Problem to solve | Please go through the records below and return every line holding the word "aggregateLogs".
----------
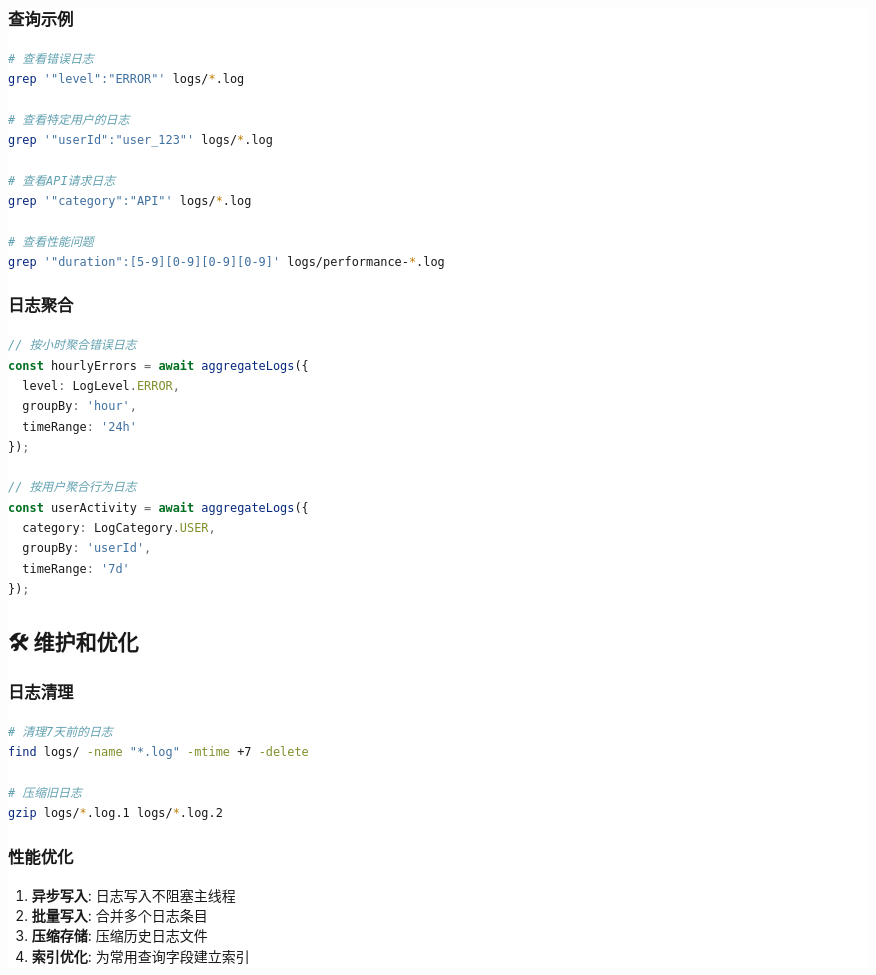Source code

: ### 查询示例

```bash
# 查看错误日志
grep '"level":"ERROR"' logs/*.log

# 查看特定用户的日志
grep '"userId":"user_123"' logs/*.log

# 查看API请求日志
grep '"category":"API"' logs/*.log

# 查看性能问题
grep '"duration":[5-9][0-9][0-9][0-9]' logs/performance-*.log
```

### 日志聚合

```typescript
// 按小时聚合错误日志
const hourlyErrors = await aggregateLogs({
  level: LogLevel.ERROR,
  groupBy: 'hour',
  timeRange: '24h'
});

// 按用户聚合行为日志
const userActivity = await aggregateLogs({
  category: LogCategory.USER,
  groupBy: 'userId',
  timeRange: '7d'
});
```

## 🛠️ 维护和优化

### 日志清理

```bash
# 清理7天前的日志
find logs/ -name "*.log" -mtime +7 -delete

# 压缩旧日志
gzip logs/*.log.1 logs/*.log.2
```

### 性能优化

1. **异步写入**: 日志写入不阻塞主线程
2. **批量写入**: 合并多个日志条目
3. **压缩存储**: 压缩历史日志文件
4. **索引优化**: 为常用查询字段建立索引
----------
The answer |
const hourlyErrors = await aggregateLogs({
const userActivity = await aggregateLogs({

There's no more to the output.